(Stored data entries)

((

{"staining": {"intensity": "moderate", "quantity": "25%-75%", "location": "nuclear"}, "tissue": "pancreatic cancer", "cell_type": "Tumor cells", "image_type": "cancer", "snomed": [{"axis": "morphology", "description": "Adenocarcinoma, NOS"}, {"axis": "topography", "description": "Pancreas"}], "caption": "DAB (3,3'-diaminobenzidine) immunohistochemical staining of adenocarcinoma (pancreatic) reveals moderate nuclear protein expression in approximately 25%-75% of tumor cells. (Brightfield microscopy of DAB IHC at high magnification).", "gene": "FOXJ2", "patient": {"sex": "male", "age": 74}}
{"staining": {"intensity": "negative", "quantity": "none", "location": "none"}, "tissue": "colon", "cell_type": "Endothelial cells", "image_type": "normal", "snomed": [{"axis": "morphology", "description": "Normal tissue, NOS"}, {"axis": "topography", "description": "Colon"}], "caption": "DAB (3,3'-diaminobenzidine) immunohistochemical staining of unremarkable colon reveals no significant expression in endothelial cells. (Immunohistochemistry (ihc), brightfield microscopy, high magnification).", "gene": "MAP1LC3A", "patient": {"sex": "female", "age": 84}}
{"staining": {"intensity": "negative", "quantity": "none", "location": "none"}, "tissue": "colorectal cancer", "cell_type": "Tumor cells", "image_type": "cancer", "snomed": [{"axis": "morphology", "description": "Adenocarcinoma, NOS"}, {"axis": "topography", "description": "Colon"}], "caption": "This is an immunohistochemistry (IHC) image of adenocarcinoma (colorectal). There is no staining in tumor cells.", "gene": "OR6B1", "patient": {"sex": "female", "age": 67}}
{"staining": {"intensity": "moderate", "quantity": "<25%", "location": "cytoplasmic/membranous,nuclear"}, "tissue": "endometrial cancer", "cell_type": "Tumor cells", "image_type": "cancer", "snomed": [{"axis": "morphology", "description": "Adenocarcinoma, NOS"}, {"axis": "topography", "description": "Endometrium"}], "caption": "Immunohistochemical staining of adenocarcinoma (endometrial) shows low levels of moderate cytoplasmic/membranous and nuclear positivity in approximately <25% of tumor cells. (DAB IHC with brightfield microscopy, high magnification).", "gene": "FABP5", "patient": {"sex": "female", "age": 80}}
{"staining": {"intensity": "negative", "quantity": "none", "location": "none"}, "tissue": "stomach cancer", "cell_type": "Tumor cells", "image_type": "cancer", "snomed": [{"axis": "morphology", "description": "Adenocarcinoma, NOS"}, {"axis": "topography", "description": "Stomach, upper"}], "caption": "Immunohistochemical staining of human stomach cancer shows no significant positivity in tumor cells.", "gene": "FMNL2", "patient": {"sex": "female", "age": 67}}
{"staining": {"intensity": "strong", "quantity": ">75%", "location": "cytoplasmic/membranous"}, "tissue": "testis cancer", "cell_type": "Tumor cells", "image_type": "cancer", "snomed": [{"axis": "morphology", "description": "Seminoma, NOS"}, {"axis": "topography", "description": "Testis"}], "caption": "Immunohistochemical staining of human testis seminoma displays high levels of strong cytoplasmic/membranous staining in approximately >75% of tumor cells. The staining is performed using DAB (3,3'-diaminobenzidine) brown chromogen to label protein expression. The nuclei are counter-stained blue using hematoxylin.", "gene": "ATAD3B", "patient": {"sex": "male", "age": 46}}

))

» **Work request**
Return every line of the data unchanged.

» **Solution for this task**
{"staining": {"intensity": "moderate", "quantity": "25%-75%", "location": "nuclear"}, "tissue": "pancreatic cancer", "cell_type": "Tumor cells", "image_type": "cancer", "snomed": [{"axis": "morphology", "description": "Adenocarcinoma, NOS"}, {"axis": "topography", "description": "Pancreas"}], "caption": "DAB (3,3'-diaminobenzidine) immunohistochemical staining of adenocarcinoma (pancreatic) reveals moderate nuclear protein expression in approximately 25%-75% of tumor cells. (Brightfield microscopy of DAB IHC at high magnification).", "gene": "FOXJ2", "patient": {"sex": "male", "age": 74}}
{"staining": {"intensity": "negative", "quantity": "none", "location": "none"}, "tissue": "colon", "cell_type": "Endothelial cells", "image_type": "normal", "snomed": [{"axis": "morphology", "description": "Normal tissue, NOS"}, {"axis": "topography", "description": "Colon"}], "caption": "DAB (3,3'-diaminobenzidine) immunohistochemical staining of unremarkable colon reveals no significant expression in endothelial cells. (Immunohistochemistry (ihc), brightfield microscopy, high magnification).", "gene": "MAP1LC3A", "patient": {"sex": "female", "age": 84}}
{"staining": {"intensity": "negative", "quantity": "none", "location": "none"}, "tissue": "colorectal cancer", "cell_type": "Tumor cells", "image_type": "cancer", "snomed": [{"axis": "morphology", "description": "Adenocarcinoma, NOS"}, {"axis": "topography", "description": "Colon"}], "caption": "This is an immunohistochemistry (IHC) image of adenocarcinoma (colorectal). There is no staining in tumor cells.", "gene": "OR6B1", "patient": {"sex": "female", "age": 67}}
{"staining": {"intensity": "moderate", "quantity": "<25%", "location": "cytoplasmic/membranous,nuclear"}, "tissue": "endometrial cancer", "cell_type": "Tumor cells", "image_type": "cancer", "snomed": [{"axis": "morphology", "description": "Adenocarcinoma, NOS"}, {"axis": "topography", "description": "Endometrium"}], "caption": "Immunohistochemical staining of adenocarcinoma (endometrial) shows low levels of moderate cytoplasmic/membranous and nuclear positivity in approximately <25% of tumor cells. (DAB IHC with brightfield microscopy, high magnification).", "gene": "FABP5", "patient": {"sex": "female", "age": 80}}
{"staining": {"intensity": "negative", "quantity": "none", "location": "none"}, "tissue": "stomach cancer", "cell_type": "Tumor cells", "image_type": "cancer", "snomed": [{"axis": "morphology", "description": "Adenocarcinoma, NOS"}, {"axis": "topography", "description": "Stomach, upper"}], "caption": "Immunohistochemical staining of human stomach cancer shows no significant positivity in tumor cells.", "gene": "FMNL2", "patient": {"sex": "female", "age": 67}}
{"staining": {"intensity": "strong", "quantity": ">75%", "location": "cytoplasmic/membranous"}, "tissue": "testis cancer", "cell_type": "Tumor cells", "image_type": "cancer", "snomed": [{"axis": "morphology", "description": "Seminoma, NOS"}, {"axis": "topography", "description": "Testis"}], "caption": "Immunohistochemical staining of human testis seminoma displays high levels of strong cytoplasmic/membranous staining in approximately >75% of tumor cells. The staining is performed using DAB (3,3'-diaminobenzidine) brown chromogen to label protein expression. The nuclei are counter-stained blue using hematoxylin.", "gene": "ATAD3B", "patient": {"sex": "male", "age": 46}}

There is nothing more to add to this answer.